After the parent company acquired the subsidiary and implemented a policy restricting sales to Iran, senior officials of the subsidiary continued such sales and hid them from the parent company. Upon discovering this misconduct, the parent company conducted an extensive internal investigation to determine the extent of the apparent violations, terminated the employees involved, and voluntarily self-disclosed the apparent violations to OFAC.
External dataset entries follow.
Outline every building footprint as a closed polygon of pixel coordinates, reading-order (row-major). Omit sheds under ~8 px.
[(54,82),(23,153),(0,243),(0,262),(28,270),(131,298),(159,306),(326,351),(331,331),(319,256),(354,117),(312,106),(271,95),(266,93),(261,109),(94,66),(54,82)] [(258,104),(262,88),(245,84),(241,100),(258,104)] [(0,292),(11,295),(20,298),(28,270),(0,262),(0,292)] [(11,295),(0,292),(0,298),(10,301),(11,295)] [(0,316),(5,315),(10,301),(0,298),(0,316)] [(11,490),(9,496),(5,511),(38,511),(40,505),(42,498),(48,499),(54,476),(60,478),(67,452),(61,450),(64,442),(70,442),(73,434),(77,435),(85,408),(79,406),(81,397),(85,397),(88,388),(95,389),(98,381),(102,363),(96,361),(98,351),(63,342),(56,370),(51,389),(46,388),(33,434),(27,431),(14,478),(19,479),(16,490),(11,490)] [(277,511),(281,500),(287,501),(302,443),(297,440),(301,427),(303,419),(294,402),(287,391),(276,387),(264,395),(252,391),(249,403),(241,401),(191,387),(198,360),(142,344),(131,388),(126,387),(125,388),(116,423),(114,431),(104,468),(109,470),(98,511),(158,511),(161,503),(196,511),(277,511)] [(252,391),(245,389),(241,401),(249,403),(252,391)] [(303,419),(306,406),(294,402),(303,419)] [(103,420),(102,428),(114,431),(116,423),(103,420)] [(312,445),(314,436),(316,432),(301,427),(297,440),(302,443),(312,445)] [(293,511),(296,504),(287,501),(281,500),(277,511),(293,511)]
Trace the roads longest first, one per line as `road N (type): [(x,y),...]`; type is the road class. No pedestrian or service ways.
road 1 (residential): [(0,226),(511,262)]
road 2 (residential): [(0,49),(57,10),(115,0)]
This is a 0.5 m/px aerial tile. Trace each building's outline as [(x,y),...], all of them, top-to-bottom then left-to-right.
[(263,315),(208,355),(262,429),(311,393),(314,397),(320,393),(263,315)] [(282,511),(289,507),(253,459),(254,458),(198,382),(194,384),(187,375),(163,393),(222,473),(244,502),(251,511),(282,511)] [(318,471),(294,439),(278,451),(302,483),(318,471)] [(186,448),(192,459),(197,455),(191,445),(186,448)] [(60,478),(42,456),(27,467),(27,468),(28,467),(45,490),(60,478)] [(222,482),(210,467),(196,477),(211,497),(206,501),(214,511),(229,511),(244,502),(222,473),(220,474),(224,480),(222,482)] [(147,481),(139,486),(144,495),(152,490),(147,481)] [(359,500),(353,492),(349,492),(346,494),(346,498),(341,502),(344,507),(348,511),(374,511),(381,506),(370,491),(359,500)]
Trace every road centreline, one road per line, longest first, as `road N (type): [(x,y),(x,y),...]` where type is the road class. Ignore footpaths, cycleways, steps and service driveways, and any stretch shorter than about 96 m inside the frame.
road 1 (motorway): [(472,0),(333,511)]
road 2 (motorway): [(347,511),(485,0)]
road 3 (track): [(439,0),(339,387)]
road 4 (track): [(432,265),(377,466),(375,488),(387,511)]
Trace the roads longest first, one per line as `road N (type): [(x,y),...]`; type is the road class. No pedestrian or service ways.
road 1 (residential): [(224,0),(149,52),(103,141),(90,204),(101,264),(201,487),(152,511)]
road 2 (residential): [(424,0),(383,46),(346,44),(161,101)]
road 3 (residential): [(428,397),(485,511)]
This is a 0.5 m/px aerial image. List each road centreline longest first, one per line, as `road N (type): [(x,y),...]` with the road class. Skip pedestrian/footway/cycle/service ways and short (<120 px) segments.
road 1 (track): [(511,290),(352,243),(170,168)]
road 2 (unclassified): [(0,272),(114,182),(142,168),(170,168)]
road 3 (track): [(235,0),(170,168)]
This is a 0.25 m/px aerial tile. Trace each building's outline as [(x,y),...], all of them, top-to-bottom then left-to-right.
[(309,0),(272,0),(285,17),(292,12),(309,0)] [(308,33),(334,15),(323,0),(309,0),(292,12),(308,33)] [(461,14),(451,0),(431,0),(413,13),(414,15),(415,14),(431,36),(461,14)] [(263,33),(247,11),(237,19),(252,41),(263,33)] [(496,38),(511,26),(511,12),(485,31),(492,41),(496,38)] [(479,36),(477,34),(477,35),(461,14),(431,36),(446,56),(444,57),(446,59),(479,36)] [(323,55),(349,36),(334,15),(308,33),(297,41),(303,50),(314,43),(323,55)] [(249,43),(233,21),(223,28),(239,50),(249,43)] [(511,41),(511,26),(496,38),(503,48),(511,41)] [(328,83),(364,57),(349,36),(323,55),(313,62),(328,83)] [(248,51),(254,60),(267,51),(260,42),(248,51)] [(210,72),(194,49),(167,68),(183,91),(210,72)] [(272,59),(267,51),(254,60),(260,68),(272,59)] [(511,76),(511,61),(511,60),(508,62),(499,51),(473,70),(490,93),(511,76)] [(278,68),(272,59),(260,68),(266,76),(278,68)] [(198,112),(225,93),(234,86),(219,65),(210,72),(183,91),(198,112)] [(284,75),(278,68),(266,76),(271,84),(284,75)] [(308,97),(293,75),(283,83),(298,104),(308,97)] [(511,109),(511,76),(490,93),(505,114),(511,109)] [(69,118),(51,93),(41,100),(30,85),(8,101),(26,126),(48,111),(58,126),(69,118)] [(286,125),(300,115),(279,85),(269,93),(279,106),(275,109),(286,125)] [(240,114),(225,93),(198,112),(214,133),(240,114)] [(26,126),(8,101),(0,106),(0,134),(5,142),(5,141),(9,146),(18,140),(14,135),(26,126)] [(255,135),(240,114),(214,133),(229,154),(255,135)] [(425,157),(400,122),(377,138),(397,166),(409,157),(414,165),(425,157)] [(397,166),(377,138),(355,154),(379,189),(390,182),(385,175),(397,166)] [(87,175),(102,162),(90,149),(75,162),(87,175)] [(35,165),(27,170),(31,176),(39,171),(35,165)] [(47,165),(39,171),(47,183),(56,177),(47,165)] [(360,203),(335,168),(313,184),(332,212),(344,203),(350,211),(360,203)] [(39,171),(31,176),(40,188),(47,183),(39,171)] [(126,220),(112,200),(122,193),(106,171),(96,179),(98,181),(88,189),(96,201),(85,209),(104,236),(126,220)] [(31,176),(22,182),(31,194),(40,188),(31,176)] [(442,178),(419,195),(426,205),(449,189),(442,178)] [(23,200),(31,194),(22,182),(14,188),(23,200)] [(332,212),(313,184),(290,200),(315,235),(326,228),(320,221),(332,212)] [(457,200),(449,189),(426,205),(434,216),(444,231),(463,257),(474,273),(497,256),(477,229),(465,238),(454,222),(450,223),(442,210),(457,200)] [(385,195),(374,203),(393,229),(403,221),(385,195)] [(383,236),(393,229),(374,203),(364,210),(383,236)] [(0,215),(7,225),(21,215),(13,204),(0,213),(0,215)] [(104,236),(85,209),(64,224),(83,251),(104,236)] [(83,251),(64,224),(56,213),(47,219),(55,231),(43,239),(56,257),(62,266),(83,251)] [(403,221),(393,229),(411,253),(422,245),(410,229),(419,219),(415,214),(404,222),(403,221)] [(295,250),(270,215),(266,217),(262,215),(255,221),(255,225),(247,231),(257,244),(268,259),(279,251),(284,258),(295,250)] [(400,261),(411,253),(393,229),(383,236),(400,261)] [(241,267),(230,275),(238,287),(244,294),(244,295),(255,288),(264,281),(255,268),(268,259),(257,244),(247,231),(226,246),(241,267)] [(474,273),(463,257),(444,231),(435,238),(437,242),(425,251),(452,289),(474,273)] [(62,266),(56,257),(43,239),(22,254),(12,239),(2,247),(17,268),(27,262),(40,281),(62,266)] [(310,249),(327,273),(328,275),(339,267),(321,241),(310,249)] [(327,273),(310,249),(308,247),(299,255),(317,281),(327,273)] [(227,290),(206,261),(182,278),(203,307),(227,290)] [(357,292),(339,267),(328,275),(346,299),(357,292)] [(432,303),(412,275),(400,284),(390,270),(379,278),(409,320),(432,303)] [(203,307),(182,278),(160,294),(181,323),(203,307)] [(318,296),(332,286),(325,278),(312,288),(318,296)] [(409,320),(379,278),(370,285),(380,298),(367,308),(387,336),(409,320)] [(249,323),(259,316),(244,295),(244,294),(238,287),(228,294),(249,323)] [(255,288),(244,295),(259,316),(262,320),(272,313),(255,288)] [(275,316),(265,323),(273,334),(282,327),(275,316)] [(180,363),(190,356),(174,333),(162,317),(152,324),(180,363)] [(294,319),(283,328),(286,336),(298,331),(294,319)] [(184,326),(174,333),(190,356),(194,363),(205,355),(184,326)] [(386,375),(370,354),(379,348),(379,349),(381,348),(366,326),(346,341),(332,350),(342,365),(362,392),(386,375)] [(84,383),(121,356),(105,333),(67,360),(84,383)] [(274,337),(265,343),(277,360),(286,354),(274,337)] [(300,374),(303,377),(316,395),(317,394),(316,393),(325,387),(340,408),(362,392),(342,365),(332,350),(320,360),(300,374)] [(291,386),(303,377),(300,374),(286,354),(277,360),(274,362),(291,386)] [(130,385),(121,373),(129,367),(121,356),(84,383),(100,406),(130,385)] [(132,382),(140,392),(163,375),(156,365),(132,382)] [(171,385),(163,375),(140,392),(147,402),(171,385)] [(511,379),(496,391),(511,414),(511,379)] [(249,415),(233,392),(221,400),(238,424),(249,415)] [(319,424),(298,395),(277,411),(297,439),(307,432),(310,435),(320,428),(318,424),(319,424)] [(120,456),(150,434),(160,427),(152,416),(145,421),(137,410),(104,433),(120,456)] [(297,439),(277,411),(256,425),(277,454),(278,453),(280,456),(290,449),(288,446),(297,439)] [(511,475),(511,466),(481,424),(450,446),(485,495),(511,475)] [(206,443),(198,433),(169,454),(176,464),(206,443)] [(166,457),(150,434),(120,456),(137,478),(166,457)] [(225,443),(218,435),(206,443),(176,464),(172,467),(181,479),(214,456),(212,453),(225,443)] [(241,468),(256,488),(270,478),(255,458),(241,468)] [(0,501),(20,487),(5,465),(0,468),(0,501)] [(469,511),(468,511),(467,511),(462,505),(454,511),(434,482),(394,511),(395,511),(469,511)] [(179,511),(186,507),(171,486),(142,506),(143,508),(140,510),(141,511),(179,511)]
According to OFAC, the statutory maximum civil monetary penalty applicable in this matter is $2.1 million and the base penalty amount is $1.05 million given the voluntary self-disclosure. Aggravating factors included the subsidiary’s willful violations and the fact that senior subsidiary managers knew of and actively participated in the violative conduct. Mitigating factors included the parent company’s full cooperation with OFAC, remedial measures, and enhancement of its sanctions compliance program, including annual trade compliance training for sales representatives and their supervisors.